Top of DATA TO USE
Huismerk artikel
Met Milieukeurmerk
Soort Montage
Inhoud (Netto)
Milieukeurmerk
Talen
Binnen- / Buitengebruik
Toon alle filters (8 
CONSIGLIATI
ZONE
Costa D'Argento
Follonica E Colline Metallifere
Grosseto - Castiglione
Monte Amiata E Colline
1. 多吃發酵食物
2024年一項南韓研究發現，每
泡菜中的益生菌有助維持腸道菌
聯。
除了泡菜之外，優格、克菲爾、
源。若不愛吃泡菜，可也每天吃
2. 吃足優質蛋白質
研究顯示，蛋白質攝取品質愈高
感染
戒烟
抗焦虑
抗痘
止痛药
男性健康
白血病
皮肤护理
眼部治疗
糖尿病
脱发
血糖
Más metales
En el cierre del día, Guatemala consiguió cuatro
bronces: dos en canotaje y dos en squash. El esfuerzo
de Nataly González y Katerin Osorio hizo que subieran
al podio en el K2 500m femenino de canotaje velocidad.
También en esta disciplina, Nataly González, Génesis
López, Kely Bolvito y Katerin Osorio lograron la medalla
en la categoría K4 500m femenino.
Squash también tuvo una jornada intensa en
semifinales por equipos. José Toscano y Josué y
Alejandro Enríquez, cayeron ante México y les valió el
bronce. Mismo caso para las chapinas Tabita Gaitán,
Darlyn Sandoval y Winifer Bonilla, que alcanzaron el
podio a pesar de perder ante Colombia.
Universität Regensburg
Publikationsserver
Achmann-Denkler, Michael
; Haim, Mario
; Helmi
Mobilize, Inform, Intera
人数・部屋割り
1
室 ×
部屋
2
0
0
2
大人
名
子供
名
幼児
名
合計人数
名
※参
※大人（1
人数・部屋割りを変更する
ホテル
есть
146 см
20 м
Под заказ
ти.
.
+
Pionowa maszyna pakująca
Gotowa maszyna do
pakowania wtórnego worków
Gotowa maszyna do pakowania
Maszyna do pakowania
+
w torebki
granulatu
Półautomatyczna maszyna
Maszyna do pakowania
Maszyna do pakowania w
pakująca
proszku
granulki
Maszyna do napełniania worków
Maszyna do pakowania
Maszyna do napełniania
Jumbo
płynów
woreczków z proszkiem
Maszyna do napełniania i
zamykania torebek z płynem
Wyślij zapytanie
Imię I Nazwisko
Bottom of DATA TO USE
__ACTIVITY__. For every line of the records that has the word "Osorio" in it, make a copy.

__RESPONSE AREA__.
de Nataly González y Katerin Osorio hizo que subieran
López, Kely Bolvito y Katerin Osorio lograron la medalla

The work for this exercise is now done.